At the beginning of class, if there is time, all students should help clean the Halau by vacuuming the floor, preparing the Temple area and making sure everything is clean and tidy. At the end of class, all students should help to close the Halau by clearing away leftover water bottles and trash. Restroom trash containers should be emptied at the end of each class.
When your Kumu is speaking or showing an example, please keep quiet and pay attention. Listen and learn from what is being said or demonstrated. You will benefit from paying attention.
Think before asking questions. Use your own eyes and ears first; learn by observing. Learn and practice what you are taught so that you can keep up with your class. You are expected to memorize kotodama, symbols and new vocabulary by your next class.
Always take off your shoes before you enter the heart of the Halau (it’s OK to leave shoes just inside the doorway). When you go outside, put your shoes on so that you don’t bring dirt back into the Halau.
Beepers and cell phones should be turned off unless you are expecting an emergency call (if so, please explain to the kokua before class).
Handle your practitioner attire with respect: Robes and Halau uniform are considered to be sacred garments, and should not be treated casually or carelessly.
As you continue your training, you will often hear the phrase, “ai ha‘a,” which literally means, “bend down” or “go lower.” However, “ai ha‘a” also means to “be humble,” which is a trademark of healing and an important precept defining “Aloha”. Please remember to always respect your “Healer elders,” which means not only your teachers and their assistants, but also your practitioner sisters and brothers who have more experience in this Halau than you do.
When you join a new class, show respect for your classmates by remaining at the back of the class. The front row positions belong to the more experienced practitioners; wait to take a front row position until you are asked to by an assistant or your Instructor.
If you visit a class that is not your own (for example, to review your basics), remain in the back of the class. Keep in mind that you are a guest when you are not in your own class.
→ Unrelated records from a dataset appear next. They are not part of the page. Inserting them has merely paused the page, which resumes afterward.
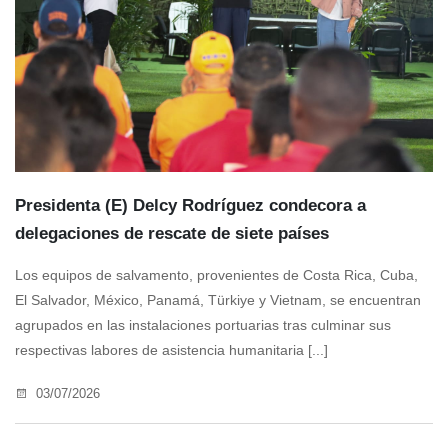
Presidenta (E) Delcy Rodríguez condecora a
delegaciones de rescate de siete países
Los equipos de salvamento, provenientes de Costa Rica, Cuba,
El Salvador, México, Panamá, Türkiye y Vietnam, se encuentran
agrupados en las instalaciones portuarias tras culminar sus
respectivas labores de asistencia humanitaria [...]
03/07/2026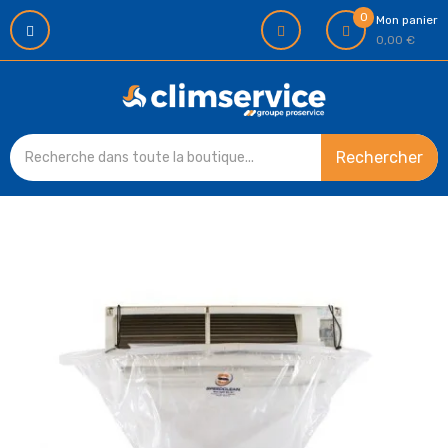
0
Mon panier
0,00 €
Rechercher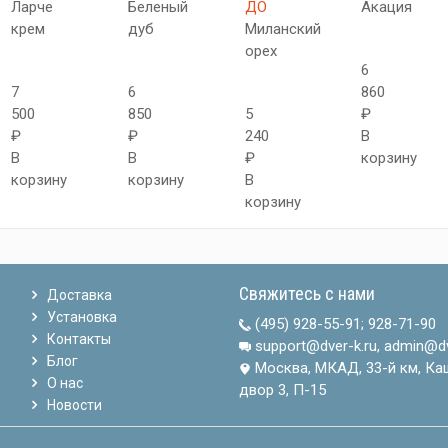
Ларче
Беленый
ДО
Акация
крем
дуб
Миланский
орех
6
7
6
860
500
850
5
₽
₽
₽
240
В
В
В
₽
корзину
корзину
корзину
В
корзину
Свяжитесь с нами
Доставка
Установка
(495) 928-55-91
;
928-71-90
Контакты
support@dver-k.ru, admin@dv
Блог
Москва, МКАД, 33-й км, Ка
О нас
двор 3, П-15
Новости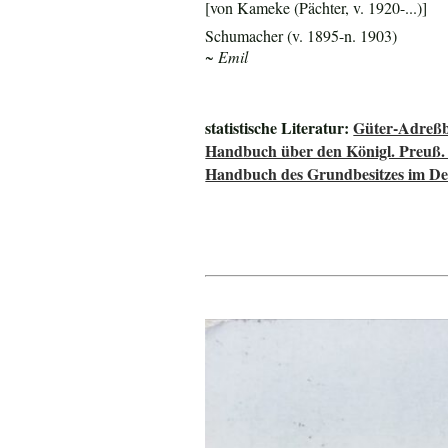
[von Kameke (Pächter, v. 1920-...)]
Schumacher (v. 1895-n. 1903)
~ Emil
statistische Literatur:
Güter-Adreßb
Handbuch über den Königl. Preuß.
Handbuch des Grundbesitzes im De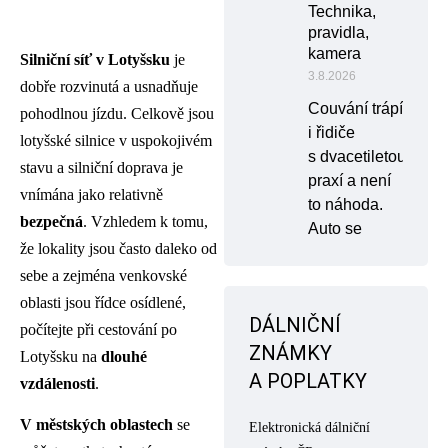
Technika,
pravidla,
kamera
Silniční síť v Lotyšsku
je
3.8.2026
dobře rozvinutá a usnadňuje
Couvání trápí
pohodlnou jízdu. Celkově jsou
i řidiče
lotyšské silnice v uspokojivém
s dvacetiletou
stavu a silniční doprava je
praxí a není
vnímána jako relativně
to náhoda.
bezpečná
. Vzhledem k tomu,
Auto se
že lokality jsou často daleko od
sebe a zejména venkovské
oblasti jsou řídce osídlené,
DÁLNIČNÍ
počítejte při cestování po
ZNÁMKY
Lotyšsku na
dlouhé
A POPLATKY
vzdálenosti
.
V městských oblastech
se
Elektronická dálniční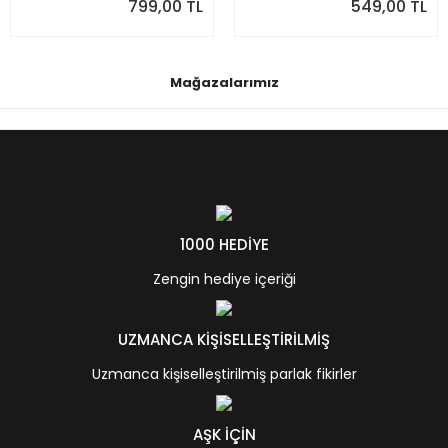
799,00 TL
549,00 TL
Mağazalarımız
1000 HEDİYE
Zengin hediye içeriği
UZMANCA KİŞİSELLEŞTİRİLMİŞ
Uzmanca kişiselleştirilmiş parlak fikirler
AŞK İÇİN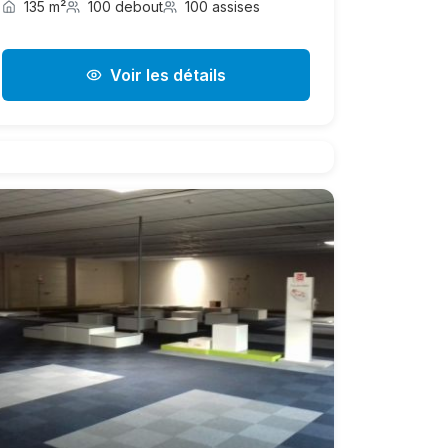
135 m²
100 debout
100 assises
Voir les détails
Try to remember to ask the kokua to help you, and not your classmates. It is the responsibility of the kokua to help you, and they will be sure to show you the correct movements.
All students/haumana start in the Basics class and will be placed in an appropriate class based on skill level as determined by the Instructor. Please be aware that ongoing attendance is necessary to be successful in any class, as techniques are learned in progression.
It is not appropriate to share what is learned at Halau ‘Aha Hui Lanakila with non-Halau ‘Aha Hui Lanakila members, including answering questions about practitioner technique, without permission.
And just a few final points to remember:
The Halau is not a playground; children should be discouraged from running, yelling, or playing inside the Halau.
Practice, practice, practice! Some people find it helpful to (audio) record the class so that they can practice at home; others make note of steps and choreography. Whatever you need to help you learn is recommended. Practice is fundamental: as Kumu Lana will tell you, “If you only practice a couple of hours a week, you will practice like a ‘couple-of-hours-a-week’ healer.” Keep in mind your reasons for wanting to learn Healing, and apply those reasons as part of the discipline of learning.
Lastly, if you eventually decide that Halau ‘Aha Hui Lanakila is not for you, please continue to show your respect for the Halau and its Instructors: (1) let your Instructor know you have decided to leave and why; (2) let your Instructor know where you intend to go, and if you choose to study at another school; (3) please let your new Instructor know where you’ve been studying and why you left.
Mahalo nui loa … thank you very much … for reading through Halau ‘Aha Hui Lanakila’s Student Guidelines.
We hope you will find them helpful, and we hope you enjoy being a student of Halau ‘Aha Hui Lanakila!